In the vertebrate embryonic development, somites split to form dermatomes, skeletal muscle (myotomes), vertebral tendons and ligaments (syndetomes) and bone (sclerotomes).

Because the sclerotome differentiates before the dermatome and the myotome, the term dermomyotome refers to the combined dermatome and myotome before they separate out.

====Dermatome====
The dermatome is the dorsal portion of the paraxial mesoderm somite which gives rise to the skin (dermis). In the human embryo, it arises in the third week of embryogenesis. It is formed when a dermomyotome (the remaining part of the somite left when the sclerotome migrates), splits to form the dermatome and the myotome. The dermatomes contribute to the skin, fat and connective tissue of the neck and of the trunk, though most of the skin is derived from lateral plate mesoderm.

====Myotome====
The myotome is that part of a somite that forms the muscles of the animal.

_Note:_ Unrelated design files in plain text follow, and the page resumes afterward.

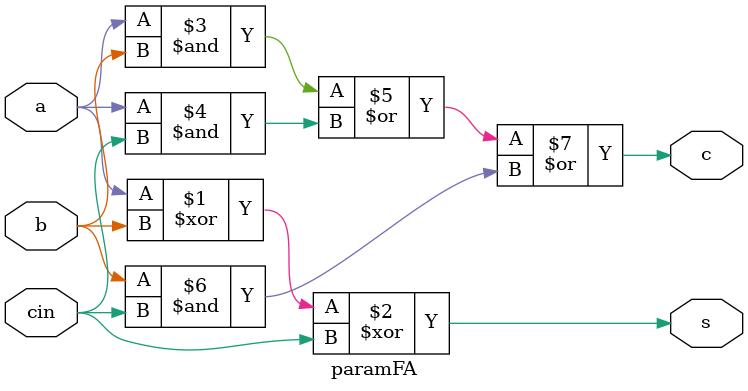
<source format=v>
`timescale 1ns / 1ps
module paramFA(a,b,cin,s,c);
input a,b,cin;
output s,c;

assign s = a^b^cin;
assign c = (a&b) | (a&cin) | (b&cin);
endmodule
</source>
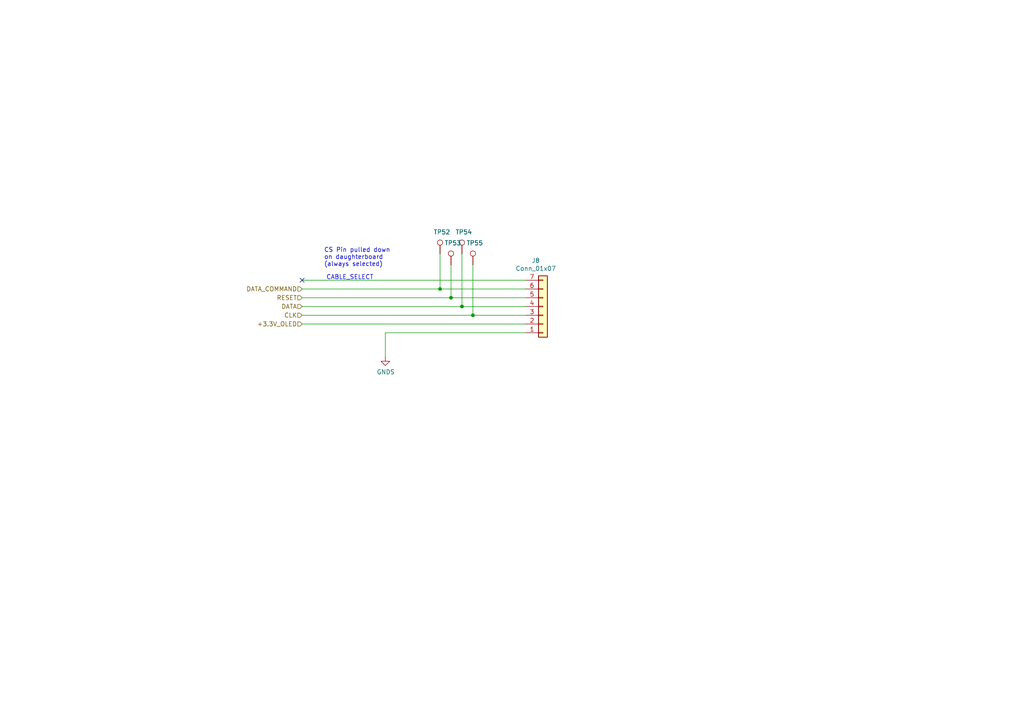
<source format=kicad_sch>
(kicad_sch (version 20211123) (generator eeschema)

  (uuid ec2e3d8a-128c-4be8-b432-9738bca934ae)

  (paper "A4")

  (title_block
    (title "2.42\" SSD1309 OLED DIsplay Module")
    (date "2021-06-05")
    (rev "B")
    (company "Created by C Sutton")
  )

  

  (junction (at 127.635 83.82) (diameter 0) (color 0 0 0 0)
    (uuid 40b38567-9d6a-4691-bccf-1b4dbe39957b)
  )
  (junction (at 137.16 91.44) (diameter 0) (color 0 0 0 0)
    (uuid 621c8eb9-ae87-439a-b350-badb5d559a5a)
  )
  (junction (at 130.81 86.36) (diameter 0) (color 0 0 0 0)
    (uuid 6f44a349-1ba9-4965-b217-aa1589a07228)
  )
  (junction (at 133.985 88.9) (diameter 0) (color 0 0 0 0)
    (uuid f74eb612-4697-4cb4-afe4-9f94828b954d)
  )

  (no_connect (at 87.63 81.28) (uuid 00da876d-3f16-43cf-a040-f4bddf85a810))

  (wire (pts (xy 130.81 86.36) (xy 87.63 86.36))
    (stroke (width 0) (type default) (color 0 0 0 0))
    (uuid 04d60995-4f82-4f17-8f82-2f27a0a779cc)
  )
  (wire (pts (xy 133.985 88.9) (xy 133.985 73.66))
    (stroke (width 0) (type default) (color 0 0 0 0))
    (uuid 18cf1537-83e6-4374-a277-6e3e21479ab0)
  )
  (wire (pts (xy 111.76 96.52) (xy 111.76 103.505))
    (stroke (width 0) (type default) (color 0 0 0 0))
    (uuid 1b98de85-f9de-4825-baf2-c96991615275)
  )
  (wire (pts (xy 127.635 83.82) (xy 127.635 73.66))
    (stroke (width 0) (type default) (color 0 0 0 0))
    (uuid 2151a218-87ec-4d43-b5fa-736242c52602)
  )
  (wire (pts (xy 130.81 86.36) (xy 130.81 76.835))
    (stroke (width 0) (type default) (color 0 0 0 0))
    (uuid 2d0d333a-99a0-4575-9433-710c8cc7ac0b)
  )
  (wire (pts (xy 137.16 91.44) (xy 137.16 76.835))
    (stroke (width 0) (type default) (color 0 0 0 0))
    (uuid 2d4d8c24-5b38-445b-8733-2a81ba21d33e)
  )
  (wire (pts (xy 152.4 83.82) (xy 127.635 83.82))
    (stroke (width 0) (type default) (color 0 0 0 0))
    (uuid 37728c8e-efcc-462c-a749-47b6bfcbaf37)
  )
  (wire (pts (xy 152.4 93.98) (xy 87.63 93.98))
    (stroke (width 0) (type default) (color 0 0 0 0))
    (uuid 5698a460-6e24-4857-84d8-4a43acd2325d)
  )
  (wire (pts (xy 133.985 88.9) (xy 87.63 88.9))
    (stroke (width 0) (type default) (color 0 0 0 0))
    (uuid 72cc7949-68f8-4ef8-adcb-a65c1d042672)
  )
  (wire (pts (xy 152.4 88.9) (xy 133.985 88.9))
    (stroke (width 0) (type default) (color 0 0 0 0))
    (uuid 8220ba36-5fda-4461-95e2-49a5bc0c76af)
  )
  (wire (pts (xy 87.63 81.28) (xy 152.4 81.28))
    (stroke (width 0) (type default) (color 0 0 0 0))
    (uuid 99585595-5cf7-4061-811e-de7e374f326f)
  )
  (wire (pts (xy 137.16 91.44) (xy 87.63 91.44))
    (stroke (width 0) (type default) (color 0 0 0 0))
    (uuid b2001159-b6cb-4000-85f5-34f6c410920f)
  )
  (wire (pts (xy 127.635 83.82) (xy 87.63 83.82))
    (stroke (width 0) (type default) (color 0 0 0 0))
    (uuid b45059f3-613f-4b7a-a70a-ed75a9e941e6)
  )
  (wire (pts (xy 152.4 96.52) (xy 111.76 96.52))
    (stroke (width 0) (type default) (color 0 0 0 0))
    (uuid dde4c43d-f33e-48ba-86f3-779fdfce00c2)
  )
  (wire (pts (xy 152.4 86.36) (xy 130.81 86.36))
    (stroke (width 0) (type default) (color 0 0 0 0))
    (uuid fbb5e77c-4b41-4796-ad13-1b9e2bbc3c81)
  )
  (wire (pts (xy 152.4 91.44) (xy 137.16 91.44))
    (stroke (width 0) (type default) (color 0 0 0 0))
    (uuid fdc57161-f7f8-4584-b0ec-8c1aa24339c6)
  )

  (text "CS Pin pulled down \non daughterboard \n(always selected)"
    (at 93.98 77.47 0)
    (effects (font (size 1.27 1.27)) (justify left bottom))
    (uuid 629fdb7a-7978-43d0-987e-b84465775826)
  )
  (text "CABLE_SELECT" (at 94.615 81.28 0)
    (effects (font (size 1.27 1.27)) (justify left bottom))
    (uuid 6ef93d9f-7283-4914-bffd-a0574800a951)
  )

  (hierarchical_label "RESET" (shape input) (at 87.63 86.36 180)
    (effects (font (size 1.27 1.27)) (justify right))
    (uuid 42bd0f96-a831-406e-abb7-03ed1bbd785f)
  )
  (hierarchical_label "DATA_COMMAND" (shape input) (at 87.63 83.82 180)
    (effects (font (size 1.27 1.27)) (justify right))
    (uuid 57543893-39bf-4d83-b4e0-8d020b4a6d48)
  )
  (hierarchical_label "CLK" (shape input) (at 87.63 91.44 180)
    (effects (font (size 1.27 1.27)) (justify right))
    (uuid 8cb5a828-8cef-4784-b78d-175b49646952)
  )
  (hierarchical_label "DATA" (shape input) (at 87.63 88.9 180)
    (effects (font (size 1.27 1.27)) (justify right))
    (uuid 9bb406d9-c650-4e67-9a26-3195d4de542e)
  )
  (hierarchical_label "+3.3V_OLED" (shape input) (at 87.63 93.98 180)
    (effects (font (size 1.27 1.27)) (justify right))
    (uuid a5e6f7cb-0a81-4357-a11f-231d23300342)
  )

  (symbol (lib_id "Connector:TestPoint") (at 130.81 76.835 0) (unit 1)
    (in_bom yes) (on_board yes)
    (uuid 00000000-0000-0000-0000-000063b8a54a)
    (property "Reference" "TP53" (id 0) (at 128.905 70.485 0)
      (effects (font (size 1.27 1.27)) (justify left))
    )
    (property "Value" "TestPoint" (id 1) (at 132.2832 76.1492 0)
      (effects (font (size 1.27 1.27)) (justify left) hide)
    )
    (property "Footprint" "TestPoint:TestPoint_Pad_D1.0mm" (id 2) (at 135.89 76.835 0)
      (effects (font (size 1.27 1.27)) hide)
    )
    (property "Datasheet" "~" (id 3) (at 135.89 76.835 0)
      (effects (font (size 1.27 1.27)) hide)
    )
    (property "LcscNo" "~" (id 4) (at 130.81 76.835 0)
      (effects (font (size 1.27 1.27)) hide)
    )
    (property "Type" "~" (id 5) (at 130.81 76.835 0)
      (effects (font (size 1.27 1.27)) hide)
    )
    (pin "1" (uuid d976a998-0355-4b51-98dc-421418498533))
  )

  (symbol (lib_id "Connector:TestPoint") (at 133.985 73.66 0) (unit 1)
    (in_bom yes) (on_board yes)
    (uuid 00000000-0000-0000-0000-000063b8a551)
    (property "Reference" "TP54" (id 0) (at 132.08 67.31 0)
      (effects (font (size 1.27 1.27)) (justify left))
    )
    (property "Value" "TestPoint" (id 1) (at 135.4582 72.9742 0)
      (effects (font (size 1.27 1.27)) (justify left) hide)
    )
    (property "Footprint" "TestPoint:TestPoint_Pad_D1.0mm" (id 2) (at 139.065 73.66 0)
      (effects (font (size 1.27 1.27)) hide)
    )
    (property "Datasheet" "~" (id 3) (at 139.065 73.66 0)
      (effects (font (size 1.27 1.27)) hide)
    )
    (property "LcscNo" "~" (id 4) (at 133.985 73.66 0)
      (effects (font (size 1.27 1.27)) hide)
    )
    (property "Type" "~" (id 5) (at 133.985 73.66 0)
      (effects (font (size 1.27 1.27)) hide)
    )
    (pin "1" (uuid 26b5b06d-6731-4f1d-a50f-a1a758285eac))
  )

  (symbol (lib_id "Connector:TestPoint") (at 137.16 76.835 0) (unit 1)
    (in_bom yes) (on_board yes)
    (uuid 00000000-0000-0000-0000-000063b8a558)
    (property "Reference" "TP55" (id 0) (at 135.255 70.485 0)
      (effects (font (size 1.27 1.27)) (justify left))
    )
    (property "Value" "TestPoint" (id 1) (at 138.6332 76.1492 0)
      (effects (font (size 1.27 1.27)) (justify left) hide)
    )
    (property "Footprint" "TestPoint:TestPoint_Pad_D1.0mm" (id 2) (at 142.24 76.835 0)
      (effects (font (size 1.27 1.27)) hide)
    )
    (property "Datasheet" "~" (id 3) (at 142.24 76.835 0)
      (effects (font (size 1.27 1.27)) hide)
    )
    (property "LcscNo" "~" (id 4) (at 137.16 76.835 0)
      (effects (font (size 1.27 1.27)) hide)
    )
    (property "Type" "~" (id 5) (at 137.16 76.835 0)
      (effects (font (size 1.27 1.27)) hide)
    )
    (pin "1" (uuid d92867dc-3e98-46a9-a48e-3161efe31b10))
  )

  (symbol (lib_id "Connector:TestPoint") (at 127.635 73.66 0) (unit 1)
    (in_bom yes) (on_board yes)
    (uuid 00000000-0000-0000-0000-000063b8a55f)
    (property "Reference" "TP52" (id 0) (at 125.73 67.31 0)
      (effects (font (size 1.27 1.27)) (justify left))
    )
    (property "Value" "TestPoint" (id 1) (at 129.1082 72.9742 0)
      (effects (font (size 1.27 1.27)) (justify left) hide)
    )
    (property "Footprint" "TestPoint:TestPoint_Pad_D1.0mm" (id 2) (at 132.715 73.66 0)
      (effects (font (size 1.27 1.27)) hide)
    )
    (property "Datasheet" "~" (id 3) (at 132.715 73.66 0)
      (effects (font (size 1.27 1.27)) hide)
    )
    (property "LcscNo" "~" (id 4) (at 127.635 73.66 0)
      (effects (font (size 1.27 1.27)) hide)
    )
    (property "Type" "~" (id 5) (at 127.635 73.66 0)
      (effects (font (size 1.27 1.27)) hide)
    )
    (pin "1" (uuid 97931d4a-7c02-4a9b-a790-a3569eede93c))
  )

  (symbol (lib_id "Connector_Generic:Conn_01x07") (at 157.48 88.9 0) (mirror x) (unit 1)
    (in_bom yes) (on_board yes)
    (uuid 00000000-0000-0000-0000-00006857e068)
    (property "Reference" "J8" (id 0) (at 155.3972 75.565 0))
    (property "Value" "Conn_01x07" (id 1) (at 155.3972 77.8764 0))
    (property "Footprint" "2.42Inch_OLED_SSD1309:2.42Inch_OLED_SSD1309" (id 2) (at 157.48 88.9 0)
      (effects (font (size 1.27 1.27)) hide)
    )
    (property "Datasheet" "~" (id 3) (at 157.48 88.9 0)
      (effects (font (size 1.27 1.27)) hide)
    )
    (property "LcscNo" "~" (id 4) (at 157.48 88.9 0)
      (effects (font (size 1.27 1.27)) hide)
    )
    (property "Type" "~" (id 5) (at 157.48 88.9 0)
      (effects (font (size 1.27 1.27)) hide)
    )
    (pin "1" (uuid a02008a9-68e1-4709-bfc0-24c27997889b))
    (pin "2" (uuid ec464e2c-70c1-4b51-8600-7384ed6e411a))
    (pin "3" (uuid 947acefe-ac33-4206-9de3-25b50b4731dd))
    (pin "4" (uuid 1b0fa014-c61e-4314-8f3d-160bae26aa4c))
    (pin "5" (uuid f75ebc7d-c37e-40c2-a424-54729f414b88))
    (pin "6" (uuid a4d49e7c-3f1b-4d80-bed7-772a82216d80))
    (pin "7" (uuid 14fc535c-cb89-48aa-90fe-76e1fd47f505))
  )

  (symbol (lib_id "power:GNDS") (at 111.76 103.505 0) (unit 1)
    (in_bom yes) (on_board yes)
    (uuid 00000000-0000-0000-0000-00006857faf4)
    (property "Reference" "#PWR040" (id 0) (at 111.76 109.855 0)
      (effects (font (size 1.27 1.27)) hide)
    )
    (property "Value" "GNDS" (id 1) (at 111.887 107.8992 0))
    (property "Footprint" "" (id 2) (at 111.76 103.505 0)
      (effects (font (size 1.27 1.27)) hide)
    )
    (property "Datasheet" "" (id 3) (at 111.76 103.505 0)
      (effects (font (size 1.27 1.27)) hide)
    )
    (pin "1" (uuid 5fc5324e-c2ef-45c8-948a-a82775445cd5))
  )
)

</source>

Each myotome divides into an epaxial part (epimere), at the back, and a hypaxial part (hypomere) at the front. The myoblasts from the hypaxial division form the muscles of the thoracic and anterior abdominal walls. The epaxial muscle mass loses its segmental character to form the extensor muscles of the neck and trunk of mammals.

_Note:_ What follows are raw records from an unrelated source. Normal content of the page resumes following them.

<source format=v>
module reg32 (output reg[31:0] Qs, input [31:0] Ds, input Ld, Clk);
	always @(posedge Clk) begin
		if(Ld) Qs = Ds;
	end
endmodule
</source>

In fishes, salamanders, caecilians, and reptiles, the body musculature remains segmented as in the embryo, though it often becomes folded and overlapping, with epaxial and hypaxial masses divided into several distinct muscle groups.

====Sclerotome====

The sclerotome (or cutis plate) forms the vertebrae and the rib cartilage and part of the occipital bone; the myotome forms the musculature of the back, the ribs and the limbs; the syndetome forms the tendons and the dermatome forms the skin on the back. In addition, the somites specify the migration paths of neural crest cells and the axons of spinal nerves. From their initial location within the somite, the sclerotome cells migrate medially towards the notochord. These cells meet the sclerotome cells from the other side to form the vertebral body. The lower half of one sclerotome fuses with the upper half of the adjacent one to form each vertebral body. From this vertebral body, sclerotome cells move dorsally and surround the developing spinal cord, forming the vertebral arch. Other cells move distally to the costal processes of thoracic vertebrae to form the ribs.

====Syndetome====
The syndetome has been recognised as the fourth somitic compartment. The syndetomes are precursors for the tendons and ligaments of the vertebrae.

== In arthropods==

In crustacean development, a somite is a segment of the hypothetical primitive crustacean body plan. In current crustaceans, several of those somites may be fused.